Latter-day Saints Channel
- Type: Radio network
- Country: United States
- First air date: May 18, 2009
- Availability: Various FM radio stations
- Radio stations: (HD Radio via KSL-FM-HD2 and HD3)
- Headquarters: Salt Lake City, Utah
- Broadcast area: Salt Lake City and worldwide
- Owner: Deseret Management Corporation
- Former names: Mormon Channel (2009⁠—2019)
- Webcast: Streaming portal
- Official website: Official website

= Latter-day Saints Channel =

Radio station of the Church of Jesus Christ of Latter-day Saints

The Latter-day Saints Channel (formerly the Mormon Channel) is an over the air and Internet radio station owned and operated by the Church of Jesus Christ of Latter-day Saints (LDS Church). It is based in Salt Lake City, Utah.

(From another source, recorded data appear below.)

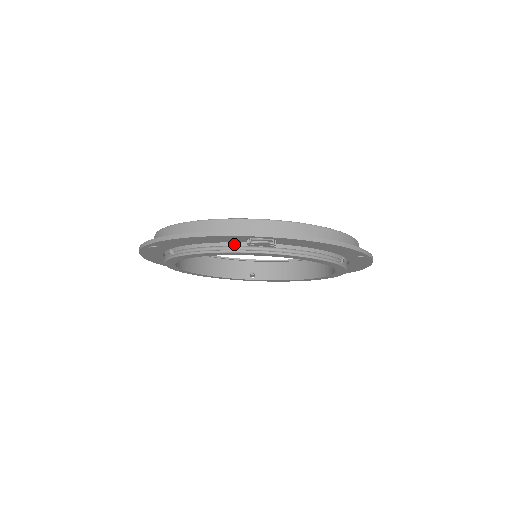
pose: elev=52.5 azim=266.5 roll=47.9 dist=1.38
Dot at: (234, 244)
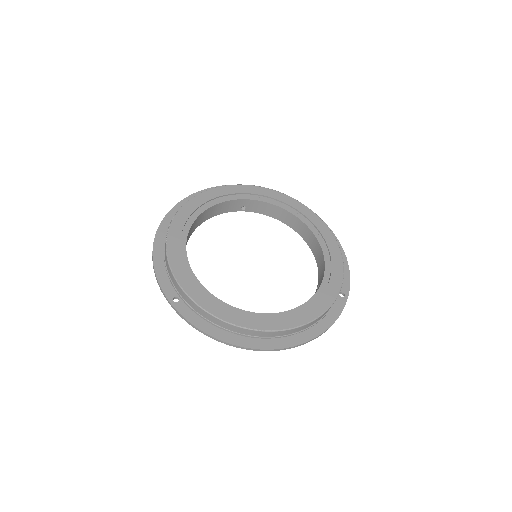
Dot at: occluded
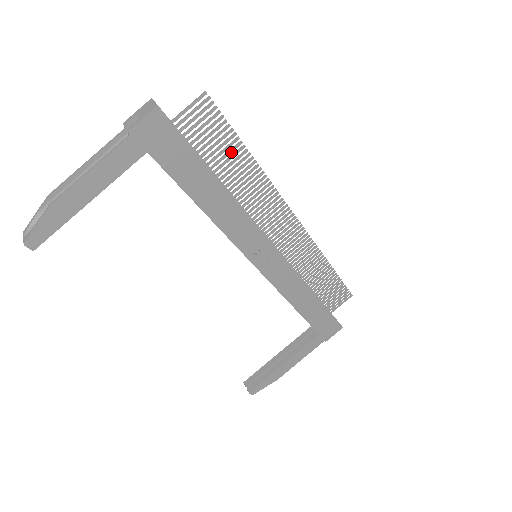
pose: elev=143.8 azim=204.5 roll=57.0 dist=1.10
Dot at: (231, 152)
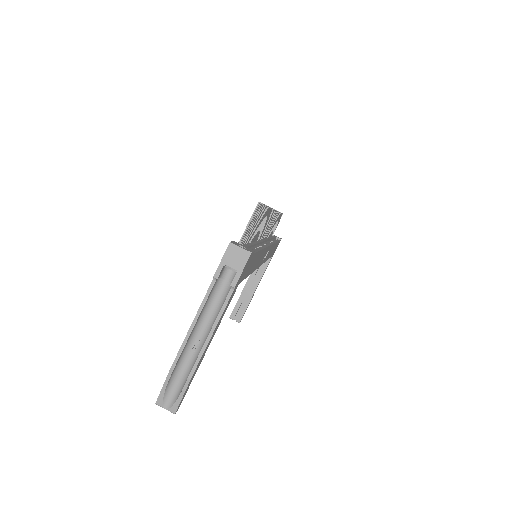
Dot at: (260, 218)
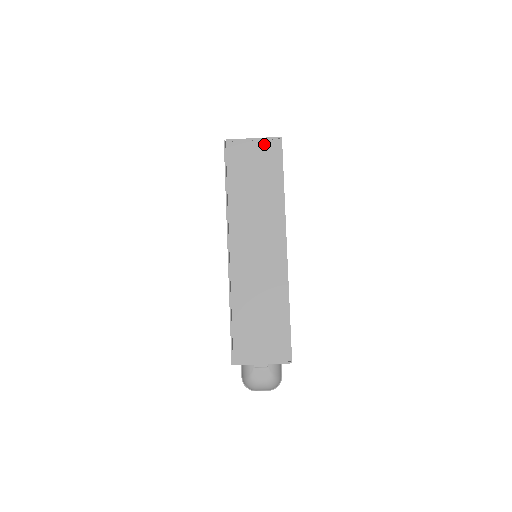
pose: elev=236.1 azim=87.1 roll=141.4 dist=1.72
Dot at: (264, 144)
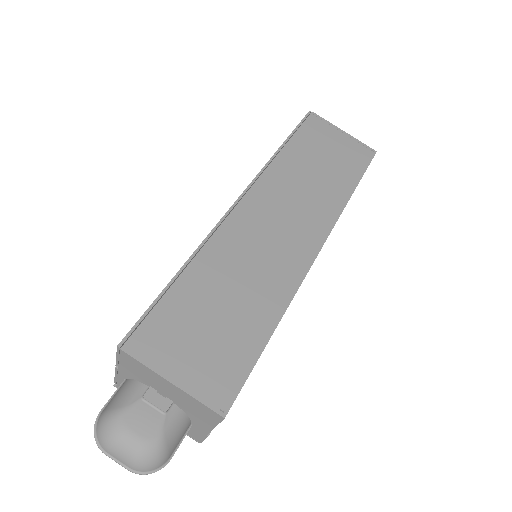
Dot at: (353, 143)
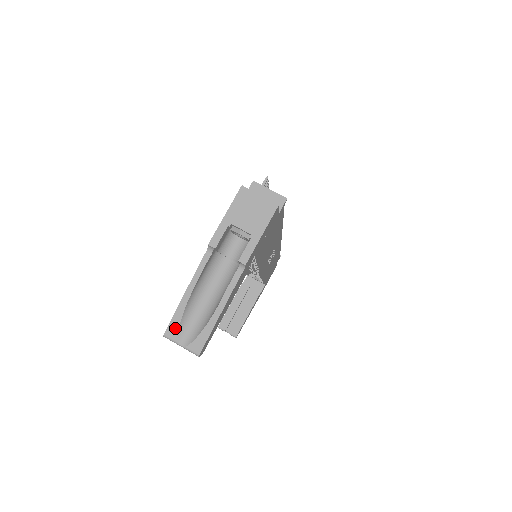
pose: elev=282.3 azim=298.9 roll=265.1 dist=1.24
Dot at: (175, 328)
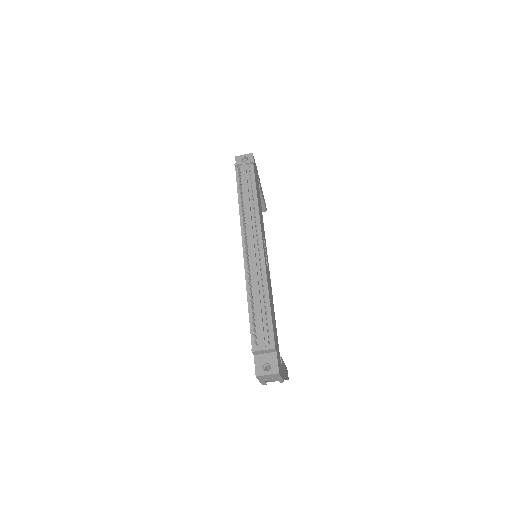
Dot at: occluded
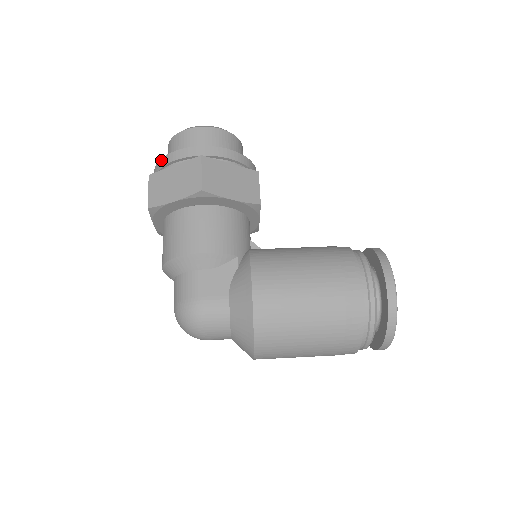
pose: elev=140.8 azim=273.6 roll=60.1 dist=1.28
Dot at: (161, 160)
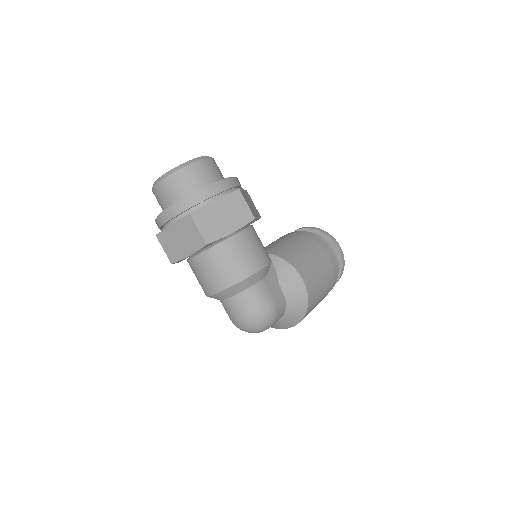
Dot at: (193, 197)
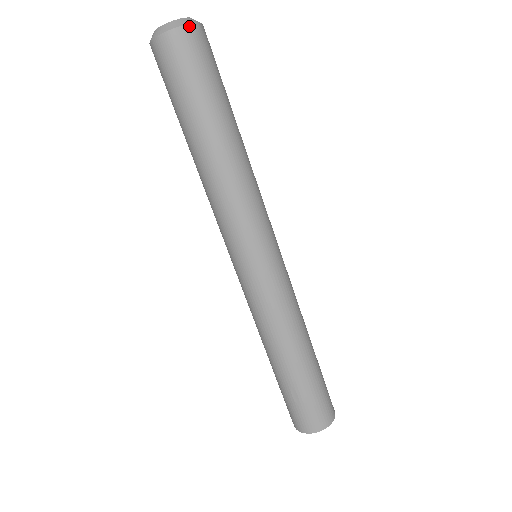
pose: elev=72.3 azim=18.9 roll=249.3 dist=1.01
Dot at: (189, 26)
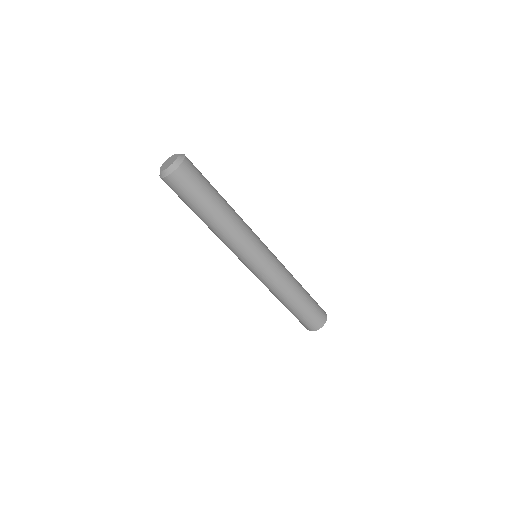
Dot at: (168, 176)
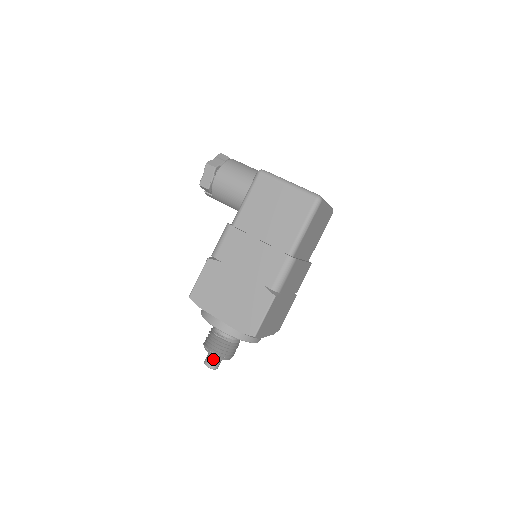
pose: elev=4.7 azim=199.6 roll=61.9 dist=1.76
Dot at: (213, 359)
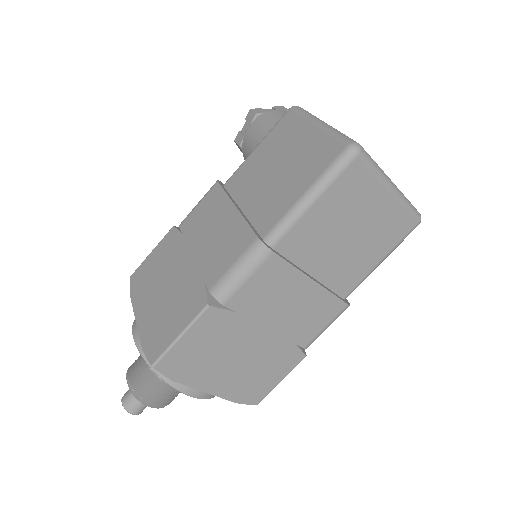
Dot at: occluded
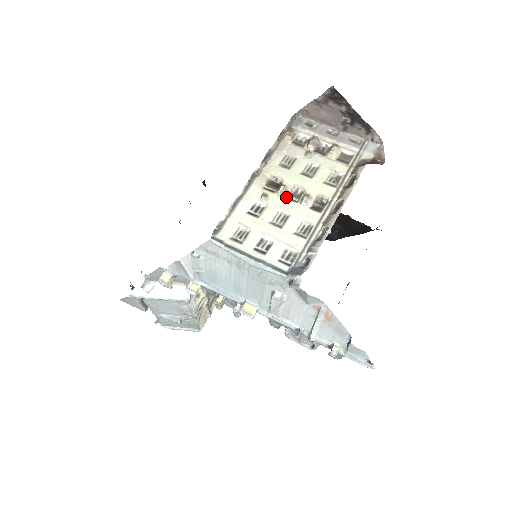
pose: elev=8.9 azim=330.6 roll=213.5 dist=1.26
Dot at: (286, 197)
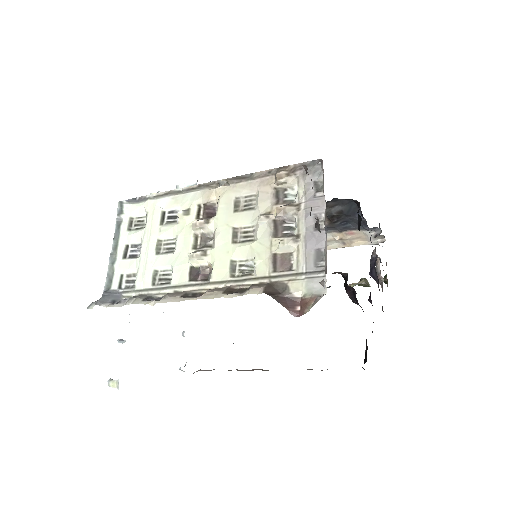
Dot at: (197, 234)
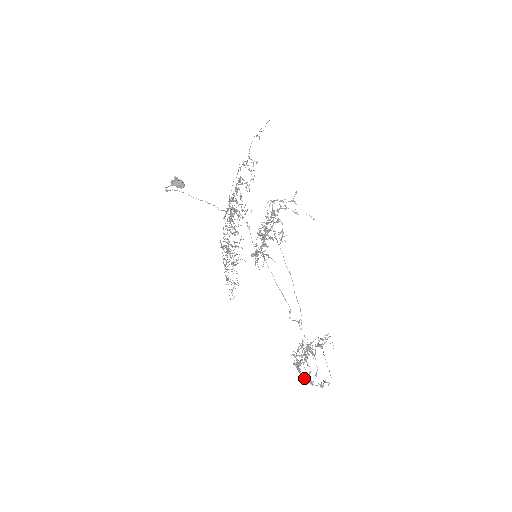
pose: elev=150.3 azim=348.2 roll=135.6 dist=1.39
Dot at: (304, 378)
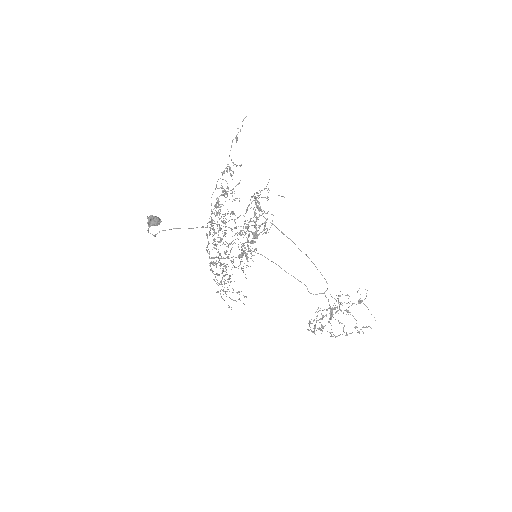
Dot at: (331, 335)
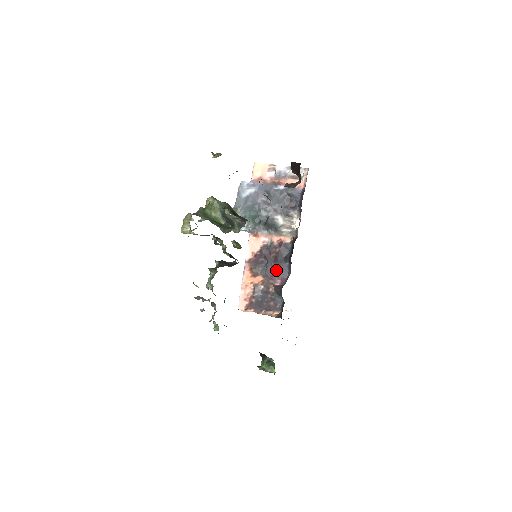
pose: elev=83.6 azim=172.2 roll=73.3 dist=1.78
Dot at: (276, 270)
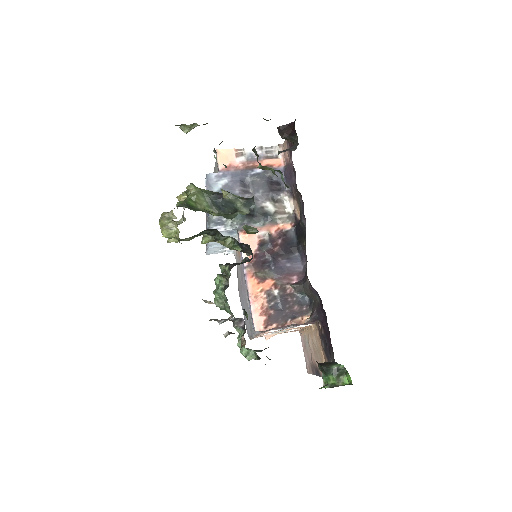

Broadcasting 24/7 from facilities at the LDS Church's headquarters, Latter-day Saints Channel broadcasts over the Internet via the station website and over the HD2 and HD3 channels of seven FM stations: KIRO-FM in Seattle, KSL-FM in Salt Lake City, KTAR-FM in Phoenix, WARH in St. Louis, WSHE-FM in Chicago, KOSI-FM in Denver, and WYGY in Cincinnati. KIRO, KSL, KOSI and KTAR are owned by Bonneville International, itself owned by the LDS Church; WARH, WSHE-FM, and WYGY are owned by Hubbard Broadcasting, but were owned by Bonneville as well until 2011. KSWD in Los Angeles formerly aired the network on HD4 until the station's sale to Entercom.

== History ==
On September 17, 2019, as part of an organization-wide effort to focus on the church's full name, the channel was changed to "The Latter-day Saints Channel."